Selected passage ::
The methane production and yield from CP depend on its characteristics, especially the amounts of easily digestible compounds such as starch, might contribute to those different results. Panichnumsin et al. [40] reported methane yield of non-pretreated CP was 344 NmL/gVSadded. While this study was lower because of less amount of starch content in CP from the program of waste minimization and cleaner production for starch recovery. The application of LHW pretreatment for several types of biomass feedstock and conversion to methane by AD was also conducted by the other studies (Table 4). The methane yield from LHW pretreated CP at 187 °C for 7 min was 35% higher than non-pretreated CP. It was illustrated that LHW pretreatment of lignocellulosic biomass feedstock promotes to increase methane yield in the range of 23–63% compared with non-pretreated feedstock. Song et al. [53] reported that the highest reducing sugar and maximum methane yield were obtained from LHW pretreatment of corn stover (100 °C for 30 min). A similar finding was also reported by other studies that used LHW pretreatment for Sida hermaphrodita [54], sugarcane press mud [49], and poultry slaughterhouse waste sludge [55]. The increase in the soluble organic compounds (in term of soluble chemical oxygen demand (sCOD) or reducing sugar) in hydrolysate could increase the maximum methane yield compared to the non-pretreated feedstock.

Table 4 Comparison of methane yield with other studies from various sources of LHW pretreated feedstock
Full size table

Mass balance of non-pretreated CP and LHW pretreated CP were calculated by base on 1 kgVS of CP and illustrated in Fig. 9. After LHW pretreatment of 1 kgVS of CP, 0.965 kgVS of the mixture (0.718 kgVS of clear hydrolysate and 0.247 kgVS of solid residue) was obtained. By that, sugar derived from these components was mainly found. A small amount of cellulose and lignin were solubilized. The other 0.035 kgVS or 3.5% was loss during LHW pretreatment. Consequently, methane production of LHW pretreated CP was 317 NL/kgVS, which was higher than 30% compared with non-pretreated CP.

Dataset content ::
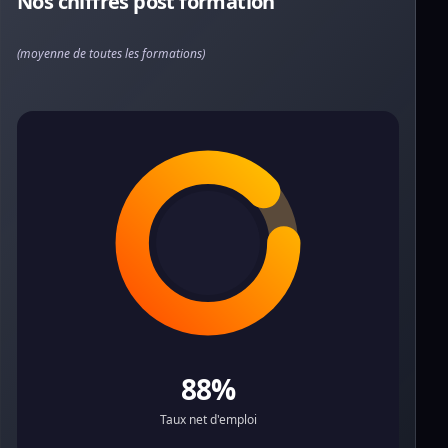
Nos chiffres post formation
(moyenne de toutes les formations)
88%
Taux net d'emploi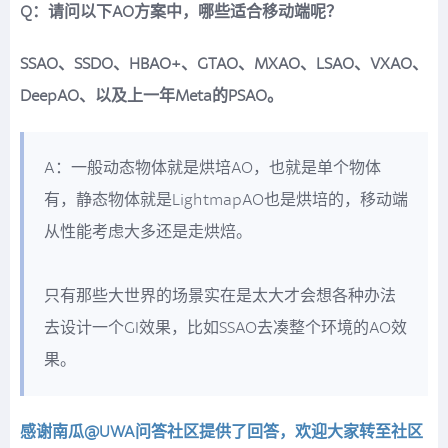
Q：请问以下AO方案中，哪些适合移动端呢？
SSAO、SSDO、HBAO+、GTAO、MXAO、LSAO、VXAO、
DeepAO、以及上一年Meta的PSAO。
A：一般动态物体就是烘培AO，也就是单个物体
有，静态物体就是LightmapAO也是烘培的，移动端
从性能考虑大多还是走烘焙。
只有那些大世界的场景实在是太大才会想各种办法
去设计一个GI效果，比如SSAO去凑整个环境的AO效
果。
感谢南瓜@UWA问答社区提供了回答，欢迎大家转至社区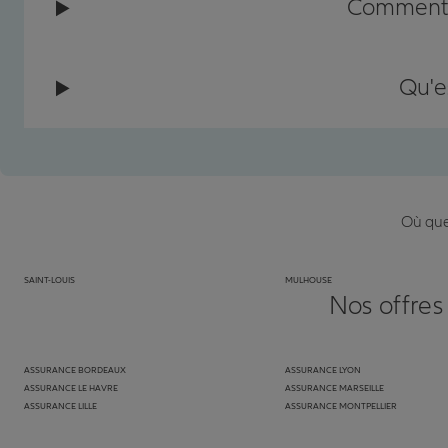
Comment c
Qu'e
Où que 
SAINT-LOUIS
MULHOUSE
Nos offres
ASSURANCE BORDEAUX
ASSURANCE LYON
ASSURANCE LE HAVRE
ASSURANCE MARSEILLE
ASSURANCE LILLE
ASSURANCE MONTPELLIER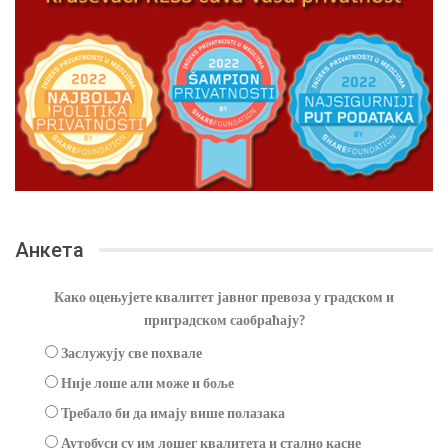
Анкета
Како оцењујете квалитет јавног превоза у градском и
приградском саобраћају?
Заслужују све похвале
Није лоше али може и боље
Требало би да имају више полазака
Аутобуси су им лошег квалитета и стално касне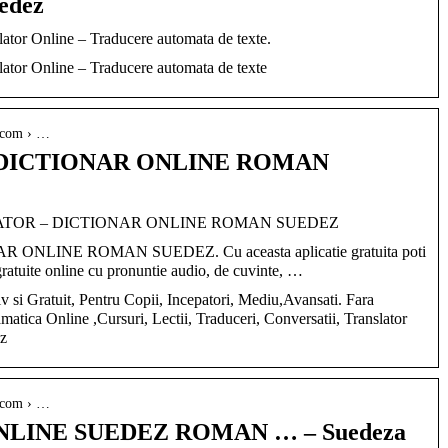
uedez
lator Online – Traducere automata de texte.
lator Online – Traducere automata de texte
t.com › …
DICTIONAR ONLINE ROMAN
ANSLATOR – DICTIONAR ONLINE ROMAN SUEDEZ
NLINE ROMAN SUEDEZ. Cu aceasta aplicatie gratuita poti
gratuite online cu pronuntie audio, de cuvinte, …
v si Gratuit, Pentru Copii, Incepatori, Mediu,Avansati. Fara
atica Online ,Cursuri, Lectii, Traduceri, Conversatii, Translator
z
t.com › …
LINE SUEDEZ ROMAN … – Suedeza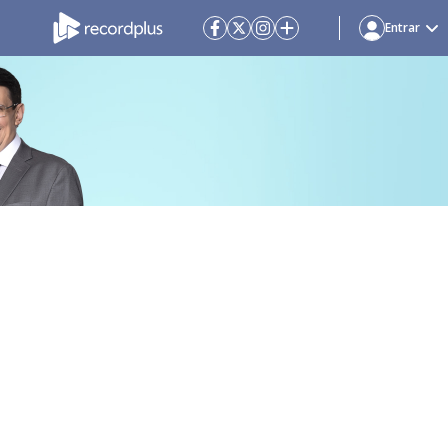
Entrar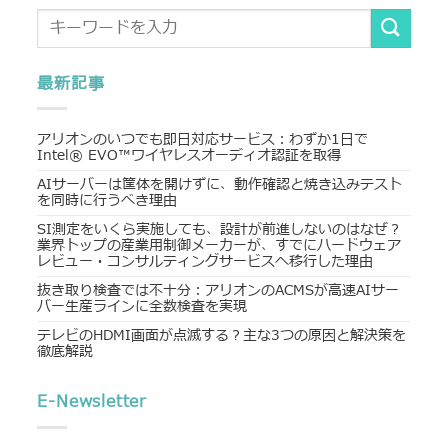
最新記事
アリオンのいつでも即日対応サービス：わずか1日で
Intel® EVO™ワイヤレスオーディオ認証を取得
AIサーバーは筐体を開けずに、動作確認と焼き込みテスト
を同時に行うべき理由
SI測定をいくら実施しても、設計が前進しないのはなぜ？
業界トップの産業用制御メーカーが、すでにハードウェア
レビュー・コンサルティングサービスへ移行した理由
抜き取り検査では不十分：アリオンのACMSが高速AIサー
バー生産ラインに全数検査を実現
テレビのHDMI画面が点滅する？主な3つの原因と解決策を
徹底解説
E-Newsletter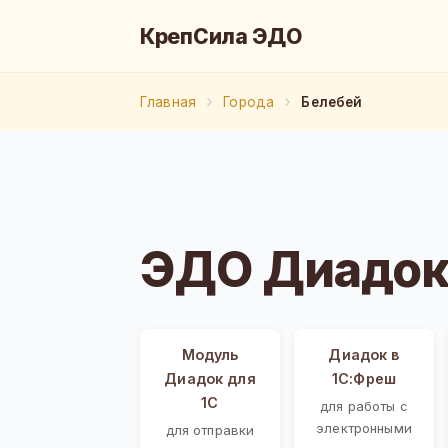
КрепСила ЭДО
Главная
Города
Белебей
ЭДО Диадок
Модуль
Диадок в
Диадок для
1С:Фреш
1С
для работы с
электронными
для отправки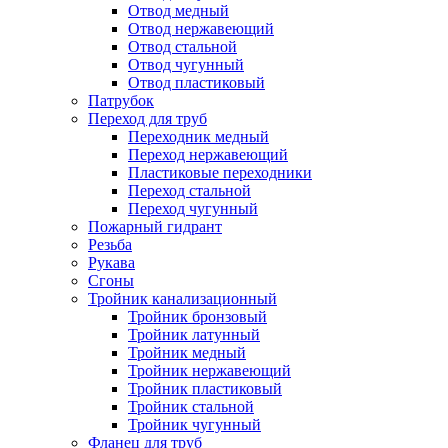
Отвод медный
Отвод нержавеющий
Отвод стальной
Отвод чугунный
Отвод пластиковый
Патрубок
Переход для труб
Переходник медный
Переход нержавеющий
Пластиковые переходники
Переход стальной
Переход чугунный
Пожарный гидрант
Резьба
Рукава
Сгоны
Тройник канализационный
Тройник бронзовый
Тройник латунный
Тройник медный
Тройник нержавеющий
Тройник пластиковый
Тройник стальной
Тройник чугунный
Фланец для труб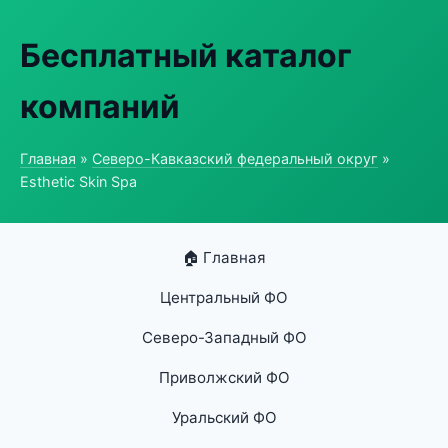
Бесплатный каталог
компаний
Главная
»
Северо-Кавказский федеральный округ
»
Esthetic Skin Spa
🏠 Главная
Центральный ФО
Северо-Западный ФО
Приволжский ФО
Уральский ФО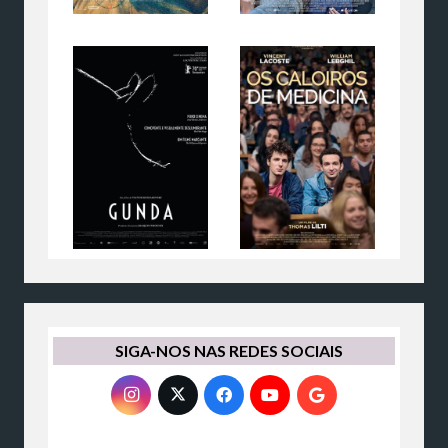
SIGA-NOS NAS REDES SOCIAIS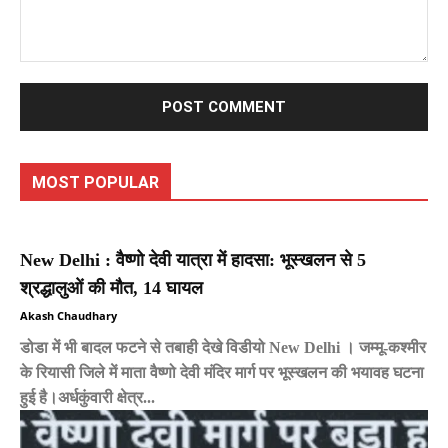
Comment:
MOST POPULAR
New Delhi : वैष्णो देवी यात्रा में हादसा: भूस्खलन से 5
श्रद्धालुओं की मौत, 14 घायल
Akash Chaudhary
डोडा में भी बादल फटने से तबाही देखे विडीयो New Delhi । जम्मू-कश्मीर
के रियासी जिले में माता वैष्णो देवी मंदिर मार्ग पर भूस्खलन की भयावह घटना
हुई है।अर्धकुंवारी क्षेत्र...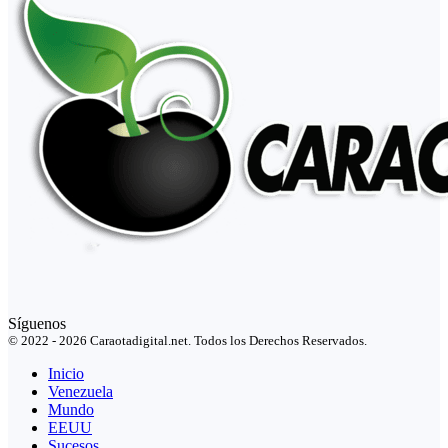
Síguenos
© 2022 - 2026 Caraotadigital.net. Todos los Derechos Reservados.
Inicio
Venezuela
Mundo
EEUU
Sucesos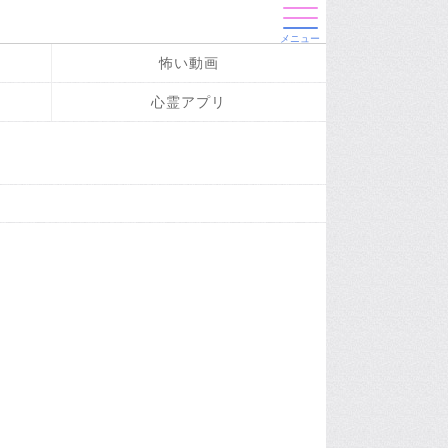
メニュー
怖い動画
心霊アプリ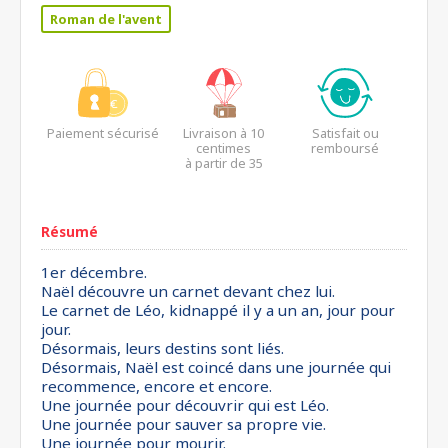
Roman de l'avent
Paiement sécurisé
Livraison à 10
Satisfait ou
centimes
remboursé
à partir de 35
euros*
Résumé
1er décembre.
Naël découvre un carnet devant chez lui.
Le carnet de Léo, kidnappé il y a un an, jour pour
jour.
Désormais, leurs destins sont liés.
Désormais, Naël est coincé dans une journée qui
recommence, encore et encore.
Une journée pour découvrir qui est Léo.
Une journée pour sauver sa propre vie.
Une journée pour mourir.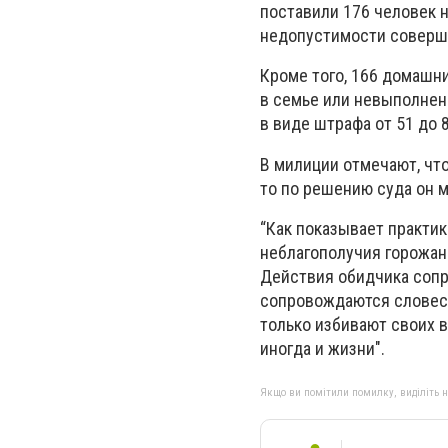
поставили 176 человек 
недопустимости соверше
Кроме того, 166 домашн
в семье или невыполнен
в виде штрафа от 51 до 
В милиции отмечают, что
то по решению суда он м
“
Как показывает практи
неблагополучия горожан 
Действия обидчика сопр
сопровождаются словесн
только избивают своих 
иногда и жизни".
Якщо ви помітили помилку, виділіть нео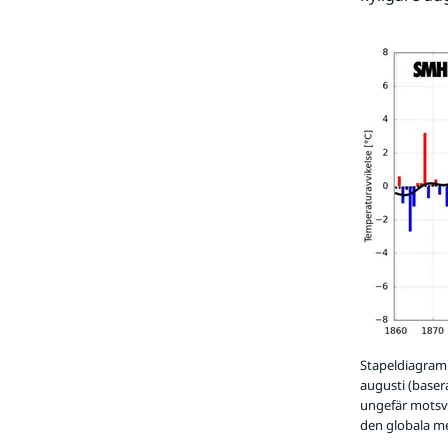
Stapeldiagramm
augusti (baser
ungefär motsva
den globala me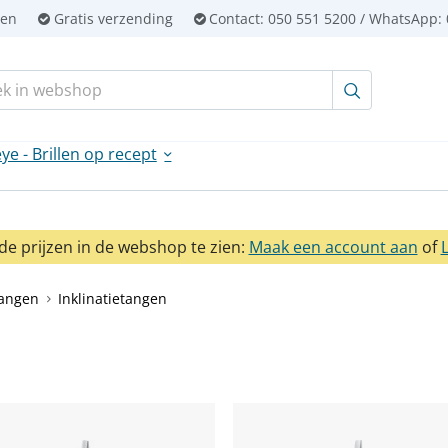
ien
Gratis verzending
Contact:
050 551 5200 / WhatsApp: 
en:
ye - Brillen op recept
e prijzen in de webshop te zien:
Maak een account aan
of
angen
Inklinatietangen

Exercise prompt ::
Reproduce the text on LHW pretreatment and methane yield word for word, from "Mass balance of" to "with non-pretreated CP.".

Result below ::
Mass balance of non-pretreated CP and LHW pretreated CP were calculated by base on 1 kgVS of CP and illustrated in Fig. 9. After LHW pretreatment of 1 kgVS of CP, 0.965 kgVS of the mixture (0.718 kgVS of clear hydrolysate and 0.247 kgVS of solid residue) was obtained. By that, sugar derived from these components was mainly found. A small amount of cellulose and lignin were solubilized. The other 0.035 kgVS or 3.5% was loss during LHW pretreatment. Consequently, methane production of LHW pretreated CP was 317 NL/kgVS, which was higher than 30% compared with non-pretreated CP.